### [Supplied passage]

19. Governing Law. The laws of the State of Colorado shall govern the
validity, performance and enforcement of this Agreement. Should either party
institute legal suit or action for enforcement of any obligation contained
herein, it is agreed that venue of such suit or action shall be in Xxxxxx
County, Colorado.
20. Attorney Fees. Should this Agreement become the subject of litigation
to resolve a claim of default of performance by the Developer and a court of
competent jurisdiction determines that the Developer was in default in the
performance of the Agreement, the Developer shall pay the City's and the
District's attorney fees, expenses, and court costs.
21. Notice. All notice required under this Agreement shall be in writing
and shall be hand-delivered or sent by registered or certified mail, return
receipt requested, postage prepaid, to the address of the parties herein set
forth. All notices so given shall be considered effective seventy-two (72) hours
after deposit in the United States mail with the proper address as set forth
below. Either party by notice so given may change the address to which future
notices shall be sent.

### [Given entries]
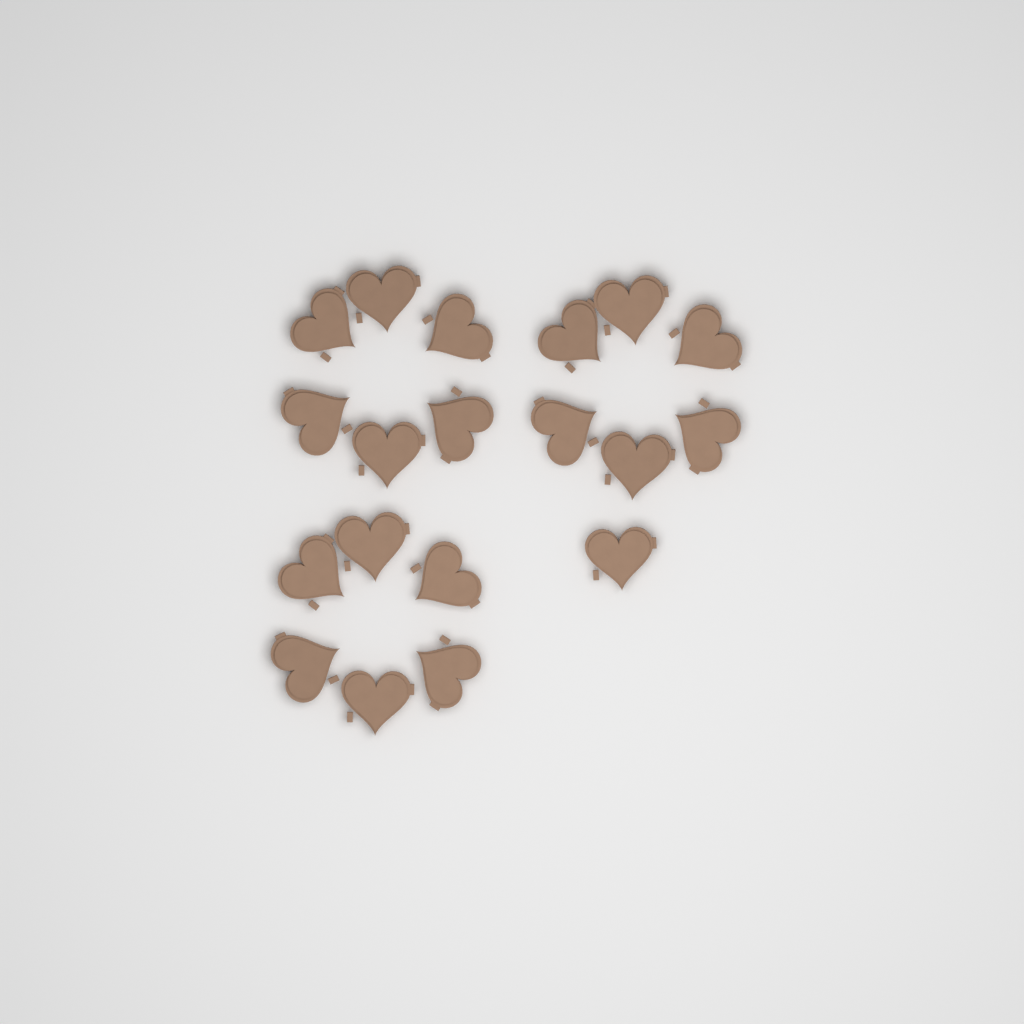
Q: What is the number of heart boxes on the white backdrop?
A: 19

==

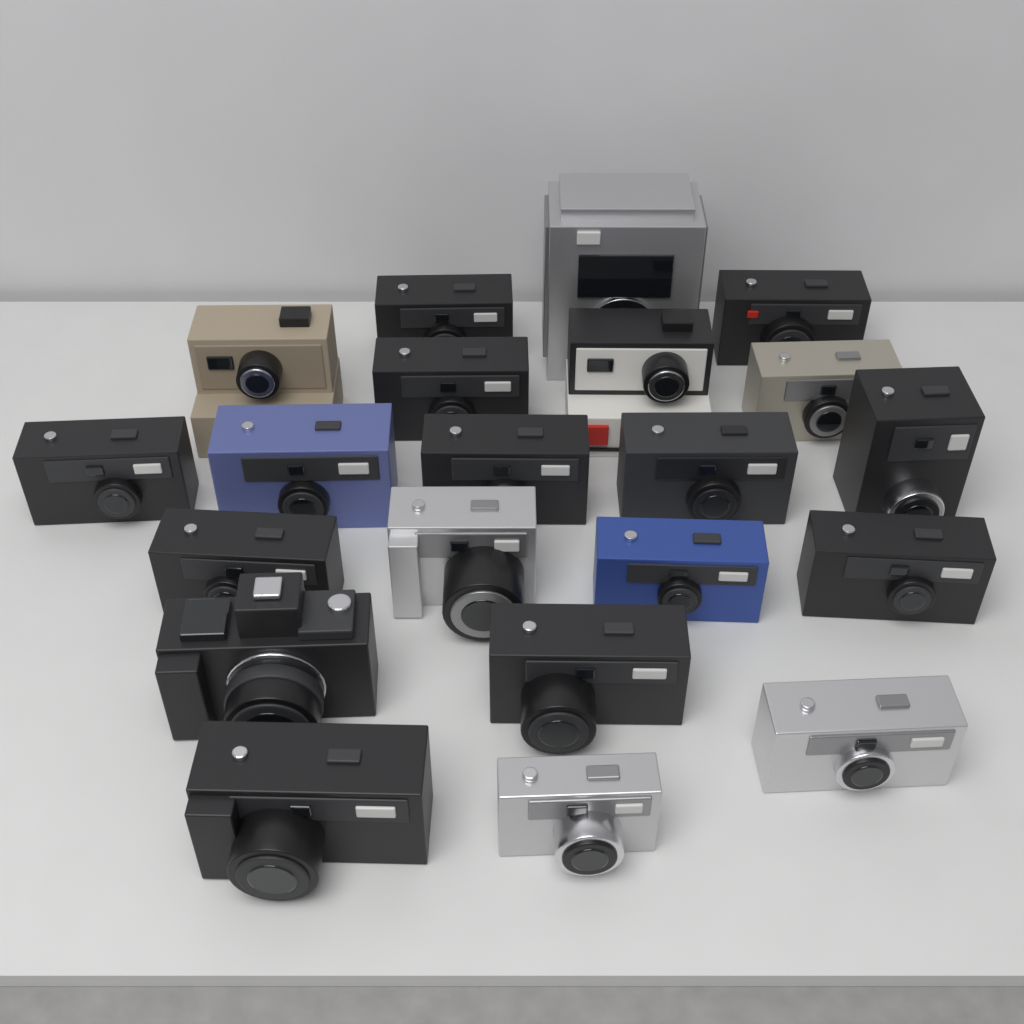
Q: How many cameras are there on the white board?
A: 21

### [Instructions for the task]
Answer these questions about the agreement excerpt.
1. Which state's laws govern the validity, performance and enforcement of the agreement?
2. If a court finds the Developer in default, whose attorney fees, expenses, and court costs must the Developer pay?
3. How long after deposit in the United States mail is a notice considered effective?

### [The response]
1. The laws of the State of Colorado.
2. The City's and the District's.
3. Seventy-two (72) hours.